WHAT THE TASK REQUIRES |
If a line in the entries contains the string "rgst", include that line in your answer.

*** TASK DATA ***

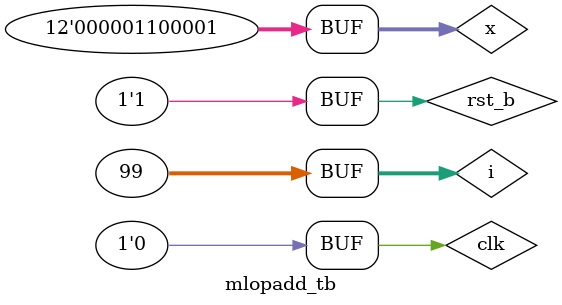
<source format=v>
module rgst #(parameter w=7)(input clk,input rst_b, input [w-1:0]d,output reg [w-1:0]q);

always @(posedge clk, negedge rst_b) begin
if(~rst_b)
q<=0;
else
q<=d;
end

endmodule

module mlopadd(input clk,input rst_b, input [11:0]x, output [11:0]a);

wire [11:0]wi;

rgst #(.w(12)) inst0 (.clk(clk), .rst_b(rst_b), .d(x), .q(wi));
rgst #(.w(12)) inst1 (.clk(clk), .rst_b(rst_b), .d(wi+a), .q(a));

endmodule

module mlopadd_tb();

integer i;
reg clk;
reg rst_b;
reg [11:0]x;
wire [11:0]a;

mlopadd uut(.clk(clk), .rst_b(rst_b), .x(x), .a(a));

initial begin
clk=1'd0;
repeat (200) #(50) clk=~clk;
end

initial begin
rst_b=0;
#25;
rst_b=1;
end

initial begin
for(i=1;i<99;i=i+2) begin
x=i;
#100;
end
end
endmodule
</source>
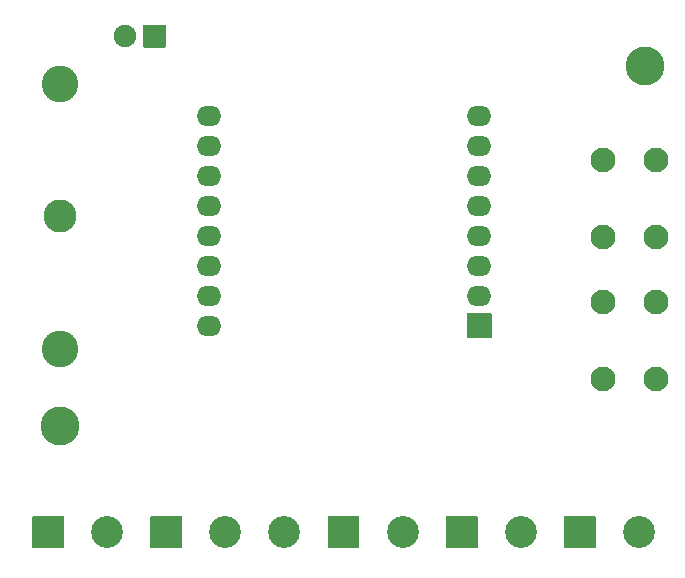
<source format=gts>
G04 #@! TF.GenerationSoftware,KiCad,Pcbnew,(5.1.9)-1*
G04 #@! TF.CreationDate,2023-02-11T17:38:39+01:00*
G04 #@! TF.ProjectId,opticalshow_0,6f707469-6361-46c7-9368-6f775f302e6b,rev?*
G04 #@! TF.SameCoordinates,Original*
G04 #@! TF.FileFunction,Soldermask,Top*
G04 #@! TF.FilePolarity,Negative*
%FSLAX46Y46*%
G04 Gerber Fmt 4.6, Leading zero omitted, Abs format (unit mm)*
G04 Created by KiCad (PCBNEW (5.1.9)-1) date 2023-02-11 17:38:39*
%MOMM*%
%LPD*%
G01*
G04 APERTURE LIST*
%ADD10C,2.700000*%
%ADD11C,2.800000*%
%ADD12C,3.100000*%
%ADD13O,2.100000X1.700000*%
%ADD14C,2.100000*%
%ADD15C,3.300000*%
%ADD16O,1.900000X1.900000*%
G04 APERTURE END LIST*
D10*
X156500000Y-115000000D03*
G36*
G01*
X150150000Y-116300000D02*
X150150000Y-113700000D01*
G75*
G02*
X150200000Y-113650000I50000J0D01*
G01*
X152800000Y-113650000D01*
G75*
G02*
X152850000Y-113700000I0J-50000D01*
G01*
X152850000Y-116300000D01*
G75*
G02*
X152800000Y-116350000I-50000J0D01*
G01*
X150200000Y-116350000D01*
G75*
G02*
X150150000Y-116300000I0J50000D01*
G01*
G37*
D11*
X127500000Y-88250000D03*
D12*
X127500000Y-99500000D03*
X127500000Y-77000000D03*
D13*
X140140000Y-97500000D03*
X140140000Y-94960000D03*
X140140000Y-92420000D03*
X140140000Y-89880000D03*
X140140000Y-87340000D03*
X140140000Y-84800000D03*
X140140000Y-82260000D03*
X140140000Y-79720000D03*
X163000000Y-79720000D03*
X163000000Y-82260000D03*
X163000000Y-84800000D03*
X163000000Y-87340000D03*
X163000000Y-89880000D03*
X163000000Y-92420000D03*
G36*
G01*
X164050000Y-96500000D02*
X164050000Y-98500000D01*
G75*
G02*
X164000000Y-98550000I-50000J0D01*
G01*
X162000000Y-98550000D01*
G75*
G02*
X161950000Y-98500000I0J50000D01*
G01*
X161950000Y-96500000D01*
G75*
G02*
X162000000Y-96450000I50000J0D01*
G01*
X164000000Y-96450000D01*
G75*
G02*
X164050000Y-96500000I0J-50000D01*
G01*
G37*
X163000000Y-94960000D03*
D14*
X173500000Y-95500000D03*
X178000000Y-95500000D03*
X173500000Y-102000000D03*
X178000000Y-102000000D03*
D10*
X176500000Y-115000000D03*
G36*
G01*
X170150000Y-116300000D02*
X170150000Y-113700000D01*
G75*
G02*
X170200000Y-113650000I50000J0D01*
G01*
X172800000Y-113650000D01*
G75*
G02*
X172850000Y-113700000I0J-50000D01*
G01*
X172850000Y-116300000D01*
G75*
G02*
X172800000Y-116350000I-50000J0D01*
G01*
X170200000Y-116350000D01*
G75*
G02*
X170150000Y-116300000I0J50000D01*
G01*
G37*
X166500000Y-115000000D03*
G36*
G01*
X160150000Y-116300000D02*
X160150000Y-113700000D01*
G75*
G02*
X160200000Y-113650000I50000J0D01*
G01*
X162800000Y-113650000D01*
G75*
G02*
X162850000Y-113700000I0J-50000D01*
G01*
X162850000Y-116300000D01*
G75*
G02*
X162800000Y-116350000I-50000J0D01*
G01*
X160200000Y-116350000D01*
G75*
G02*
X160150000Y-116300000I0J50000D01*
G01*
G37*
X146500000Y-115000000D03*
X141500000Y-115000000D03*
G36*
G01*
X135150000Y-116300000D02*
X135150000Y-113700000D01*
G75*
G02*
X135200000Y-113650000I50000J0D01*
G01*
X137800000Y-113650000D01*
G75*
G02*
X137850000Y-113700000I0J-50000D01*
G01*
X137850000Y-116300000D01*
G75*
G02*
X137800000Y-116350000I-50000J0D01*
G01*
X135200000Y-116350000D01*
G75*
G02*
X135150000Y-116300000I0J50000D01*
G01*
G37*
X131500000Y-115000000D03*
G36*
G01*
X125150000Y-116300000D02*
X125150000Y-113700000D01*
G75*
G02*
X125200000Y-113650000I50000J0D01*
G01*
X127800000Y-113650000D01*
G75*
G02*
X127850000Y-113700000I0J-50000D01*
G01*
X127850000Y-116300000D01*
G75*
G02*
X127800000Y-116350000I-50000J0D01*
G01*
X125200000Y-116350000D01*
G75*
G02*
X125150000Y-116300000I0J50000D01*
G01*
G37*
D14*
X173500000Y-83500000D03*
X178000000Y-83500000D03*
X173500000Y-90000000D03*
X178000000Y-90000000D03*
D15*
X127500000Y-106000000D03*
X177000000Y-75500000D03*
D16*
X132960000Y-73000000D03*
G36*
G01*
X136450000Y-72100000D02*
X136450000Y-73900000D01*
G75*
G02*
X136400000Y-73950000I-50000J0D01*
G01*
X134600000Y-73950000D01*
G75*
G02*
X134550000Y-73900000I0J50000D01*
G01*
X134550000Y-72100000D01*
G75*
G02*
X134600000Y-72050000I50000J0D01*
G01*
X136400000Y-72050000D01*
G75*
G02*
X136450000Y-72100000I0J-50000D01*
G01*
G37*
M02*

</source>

*** End of TASK DATA ***

ANSWER TO THE PROBLEM |
module rgst #(parameter w=7)(input clk,input rst_b, input [w-1:0]d,output reg [w-1:0]q);
rgst #(.w(12)) inst0 (.clk(clk), .rst_b(rst_b), .d(x), .q(wi));
rgst #(.w(12)) inst1 (.clk(clk), .rst_b(rst_b), .d(wi+a), .q(a));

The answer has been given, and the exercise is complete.